■ Task instructions:
With pictures excluded, copy word for word the lines in the data below from the line containing "FIGURE 9 The" through the line containing "Figure 10. Curve".

■ Data:

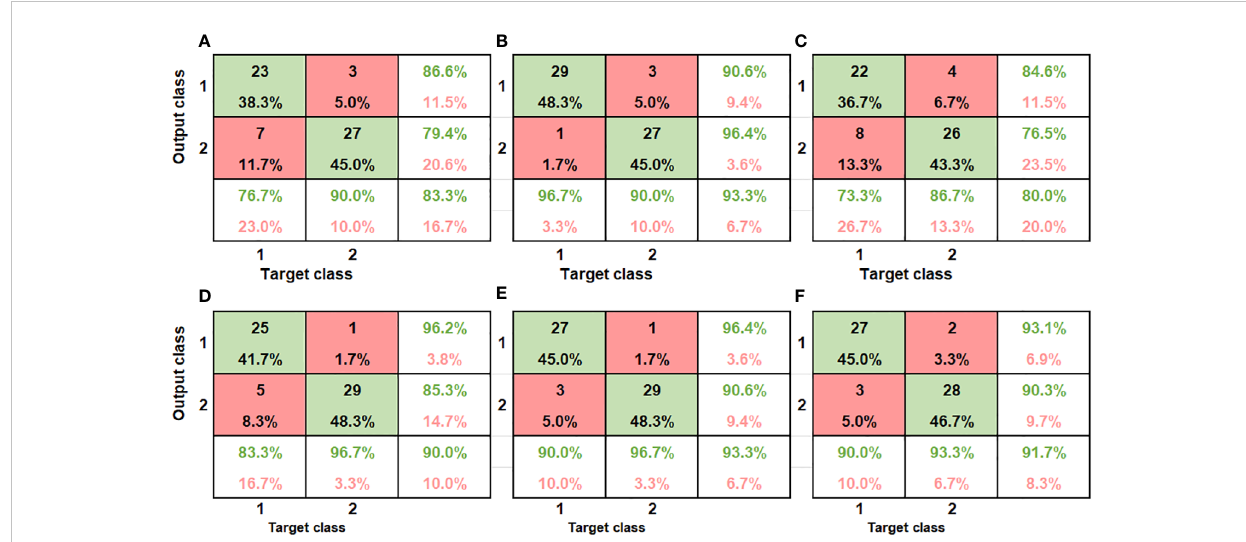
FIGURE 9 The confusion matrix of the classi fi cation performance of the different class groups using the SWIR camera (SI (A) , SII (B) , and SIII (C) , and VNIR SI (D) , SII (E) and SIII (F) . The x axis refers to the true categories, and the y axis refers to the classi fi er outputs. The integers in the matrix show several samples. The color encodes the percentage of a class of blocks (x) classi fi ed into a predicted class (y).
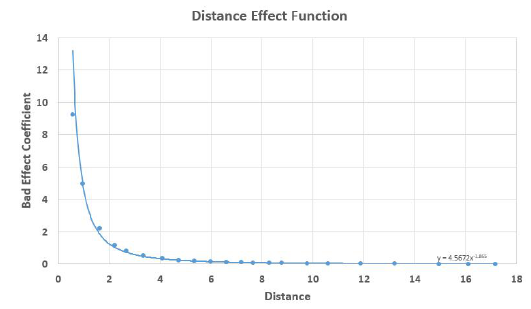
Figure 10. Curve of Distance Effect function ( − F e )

---

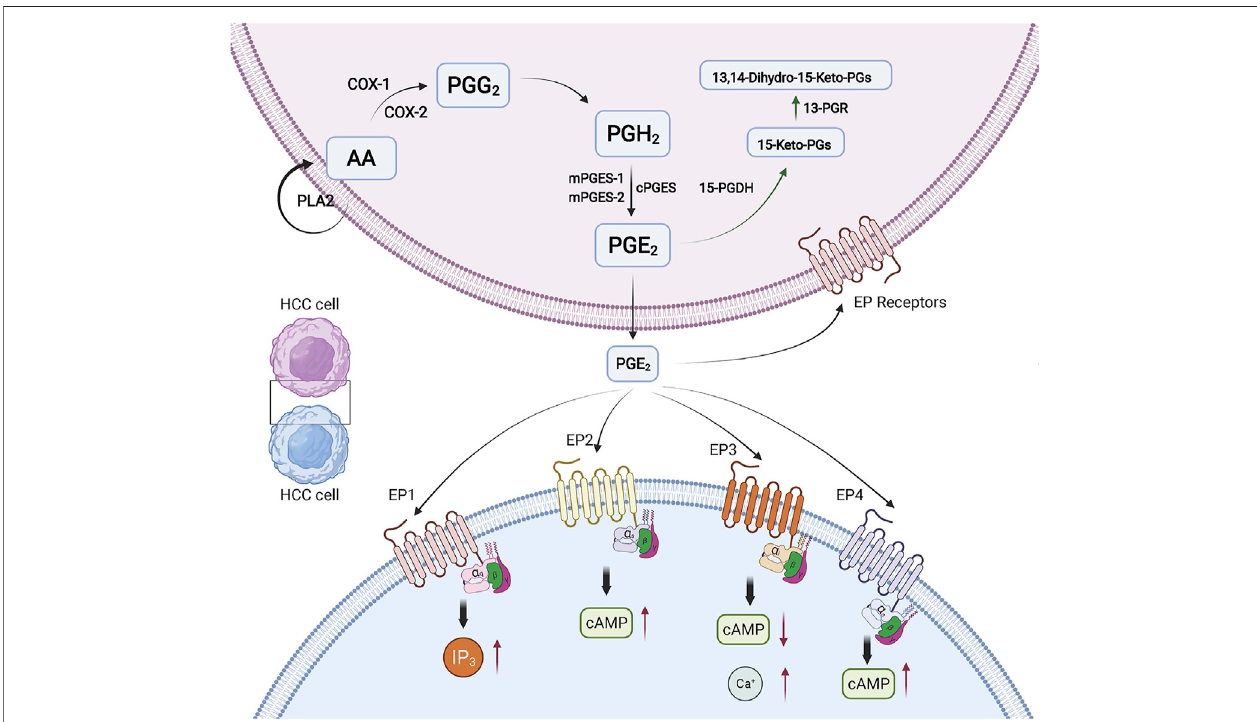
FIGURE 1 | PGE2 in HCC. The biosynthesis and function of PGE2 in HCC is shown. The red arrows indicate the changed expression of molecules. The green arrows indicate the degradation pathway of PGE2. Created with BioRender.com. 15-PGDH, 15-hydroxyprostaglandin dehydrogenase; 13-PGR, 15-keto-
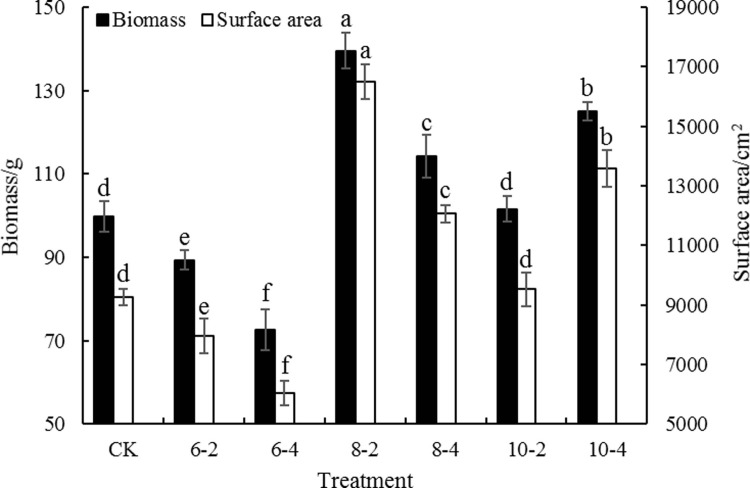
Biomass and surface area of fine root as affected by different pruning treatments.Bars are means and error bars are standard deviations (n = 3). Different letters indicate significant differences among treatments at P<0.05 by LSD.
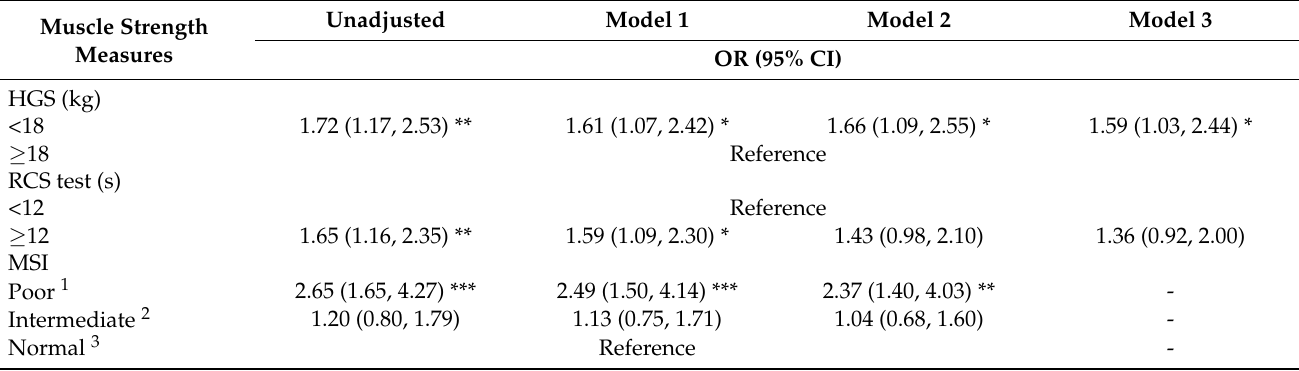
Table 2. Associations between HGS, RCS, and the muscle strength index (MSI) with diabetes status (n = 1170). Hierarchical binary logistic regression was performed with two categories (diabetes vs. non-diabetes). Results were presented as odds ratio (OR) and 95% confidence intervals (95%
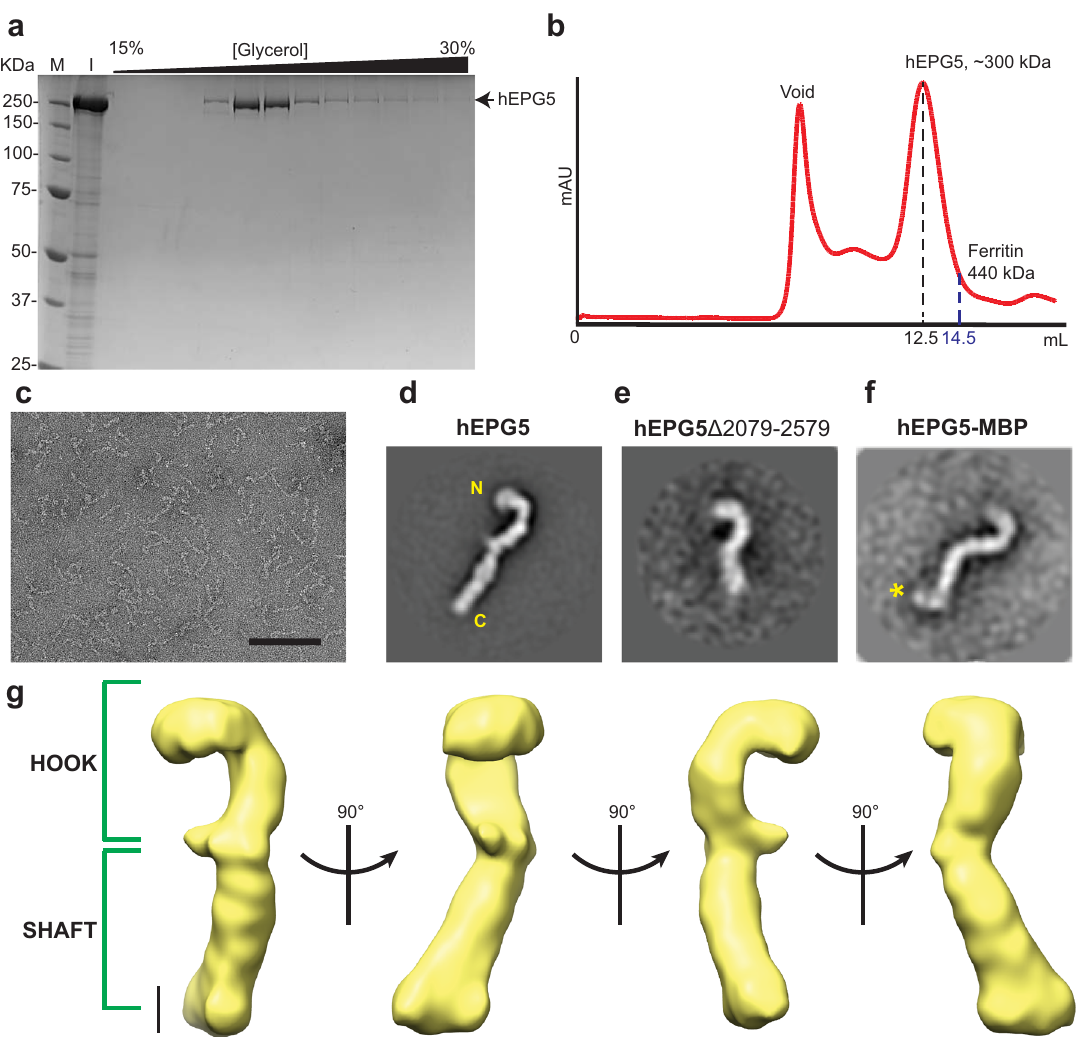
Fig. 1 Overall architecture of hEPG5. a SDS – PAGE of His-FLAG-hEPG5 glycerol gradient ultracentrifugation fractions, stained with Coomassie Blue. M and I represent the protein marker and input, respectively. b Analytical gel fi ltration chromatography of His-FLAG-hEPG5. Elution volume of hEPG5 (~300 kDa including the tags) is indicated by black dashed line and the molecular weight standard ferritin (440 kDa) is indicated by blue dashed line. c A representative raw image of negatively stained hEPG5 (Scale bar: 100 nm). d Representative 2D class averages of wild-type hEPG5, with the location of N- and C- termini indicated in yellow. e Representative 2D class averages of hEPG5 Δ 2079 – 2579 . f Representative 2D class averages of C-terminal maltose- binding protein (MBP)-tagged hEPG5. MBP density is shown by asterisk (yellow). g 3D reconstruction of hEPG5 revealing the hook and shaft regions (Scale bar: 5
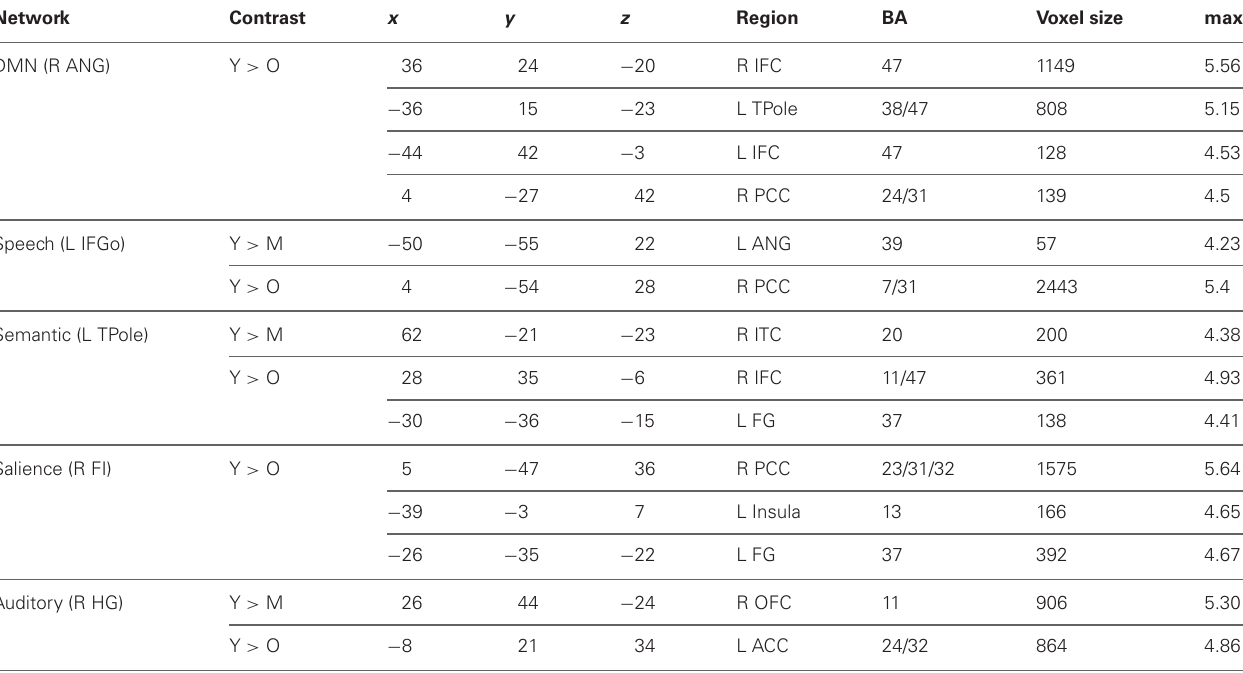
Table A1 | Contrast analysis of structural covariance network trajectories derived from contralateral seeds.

* * *

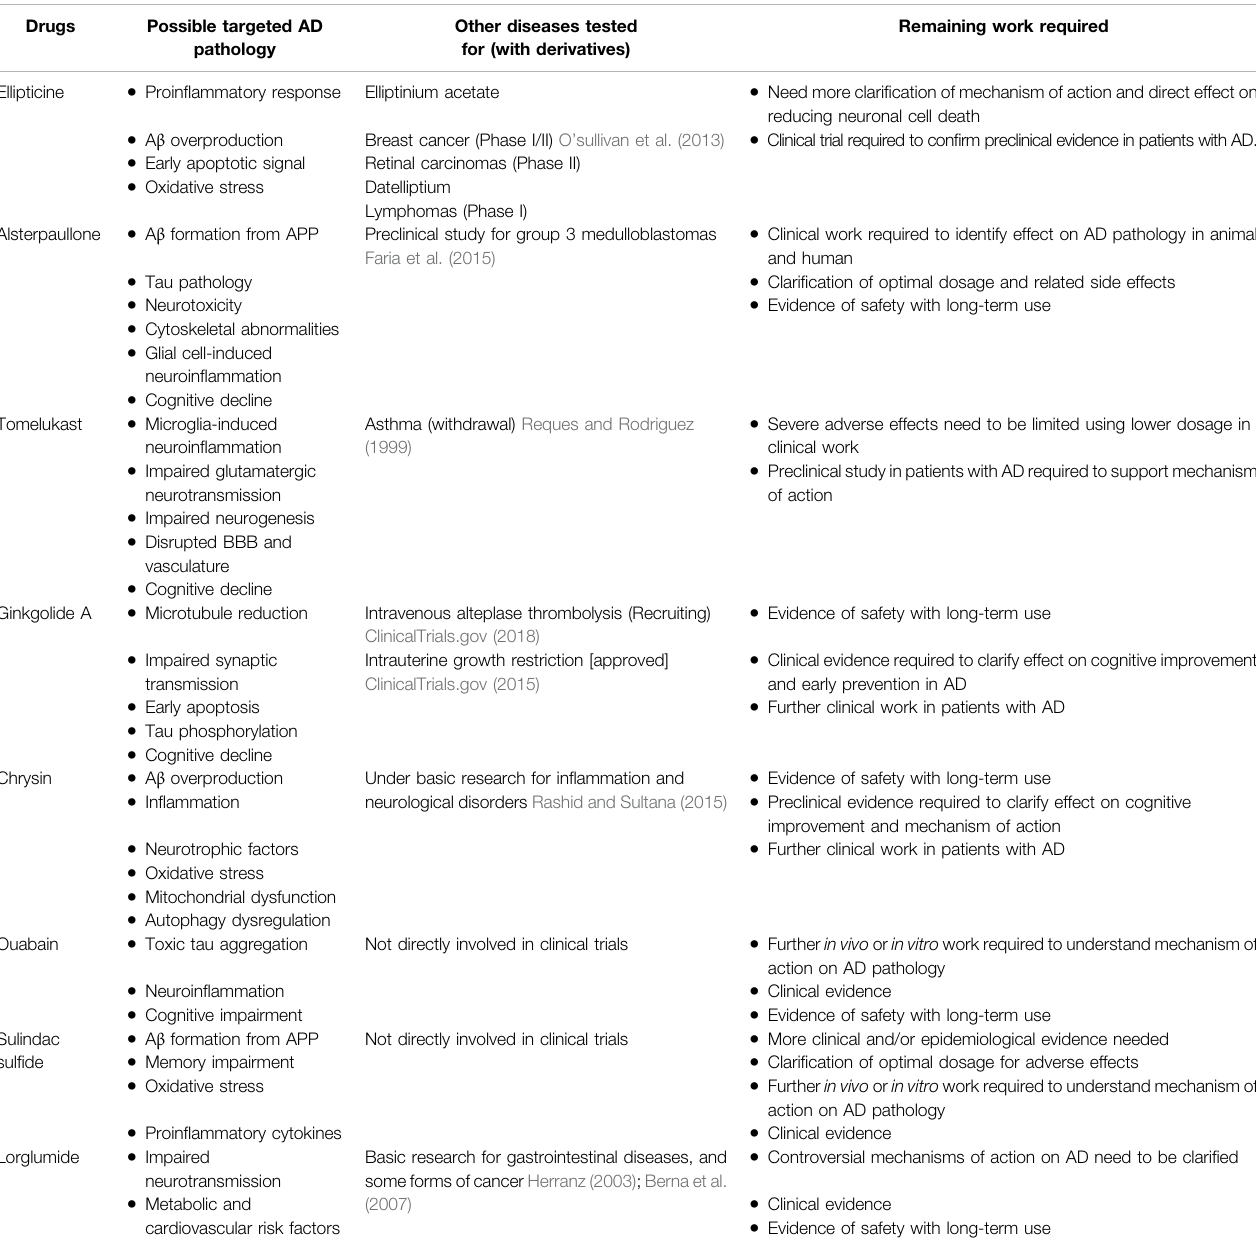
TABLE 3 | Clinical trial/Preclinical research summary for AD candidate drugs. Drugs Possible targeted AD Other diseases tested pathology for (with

■ Task answer:
FIGURE 9 The confusion matrix of the classi fi cation performance of the different class groups using the SWIR camera (SI (A) , SII (B) , and SIII (C) , and VNIR SI (D) , SII (E) and SIII (F) . The x axis refers to the true categories, and the y axis refers to the classi fi er outputs. The integers in the matrix show several samples. The color encodes the percentage of a class of blocks (x) classi fi ed into a predicted class (y).
Figure 10. Curve of Distance Effect function ( − F e )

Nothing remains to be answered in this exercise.